Josie’s head snapped up. Alex didn’t have to tell her who he was. “Did you guess?” Alex heard herself asking.

“Guess what?”

“That he might do this?”

“Mom, I don’t want to-”

“I keep thinking about him as a little boy,” Alex said.

Josie shook her head. “That was a really long time ago,” she murmured. “People change.”

“I know. But sometimes I can still see him handing you that rifle-”

“We were little,” Josie interrupted, her eyes filling with tears. “We were stupid.” She pushed back the covers, in a sudden hurry. “I thought you wanted to go somewhere.”

Alex looked at her. A lawyer would press the point. A mother, though, might not.

Minutes later, Josie was sitting in the passenger seat of the car beside Alex. She buckled the seat belt, then unlatched it, then secured it again. Alex watched her tug on the belt to make sure it would lock up.

She pointed out the obvious as they drove-that the first daffodils had pushed their brave heads through the snow on the median strip of Main Street; that the Sterling College crew team was training on the Connecticut River, the bows of their boats breaking through the residual ice. That the temperature gauge in the car said it was more than fifty degrees.
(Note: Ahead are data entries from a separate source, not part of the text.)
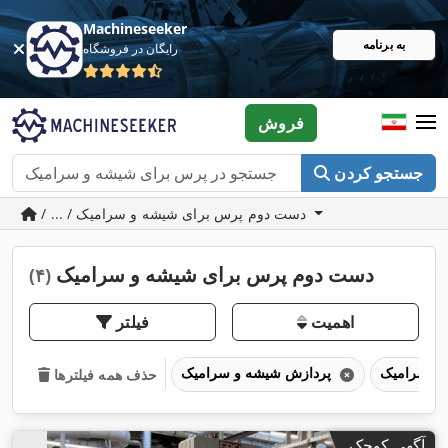
Machineseeker
به برنامه
رایگان در فروشگاه
فروش
جستجو کردن
/ ... / دست دوم پرس برای شیشه و سرامیک
دست دوم پرس برای شیشه و سرامیک
(۴)
اهمیت
فیلتر
پردازش شیشه و سرامیک
حذف همه فیلترها
آگهی کوچک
Alex intentionally took the long route-the one that did not go past the school. Only once did Josie’s head turn to look at the scenery, and that was when they passed the police station.

Alex pulled into a parking spot in front of the diner. The street was filled with lunchtime shoppers and busy pedestrians, carrying boxes to be mailed and talking on cell phones and glancing into store windows. To anyone who didn’t know better, it was business as usual in Sterling. “So,” Alex said, turning to Josie. “How are we doing?”

Josie looked down at her hands in her lap. “Okay.”

“It’s not as bad as you thought, is it?”

“Not yet.”

“My daughter the optimist.” Alex smiled at her. “You want to split a BLT and a salad?”

“You haven’t even looked at a menu yet,” Josie said, and they both got out of the car.

Suddenly a rusted Dodge Dart ran the light at the head of Main Street, backfiring as it sped away. “Idiot,” Alex muttered, “I should get his plate number…” She broke off when she realized that Josie had vanished. “Josie!”

Then Alex saw her daughter, pressed against the sidewalk, where she’d flattened herself. Her face was white, her body trembling.

Alex knelt beside her. “It was a car. Just a car.” She helped Josie to her knees. All around them, people were watching and pretending not to.

Alex shielded Josie from their view. She had failed again. For someone renowned for her good judgment, she suddenly seemed to be lacking any. She thought of something she’d read on the Internet-how sometimes, when it came to grief, you could take one step forward and then three steps back. She wondered why the Internet did not add that when someone you loved was hurting, it cut you right to the bone, too. “All right,” Alex said, her arm anchored tight around Josie’s shoulders. “Let’s get you back home.”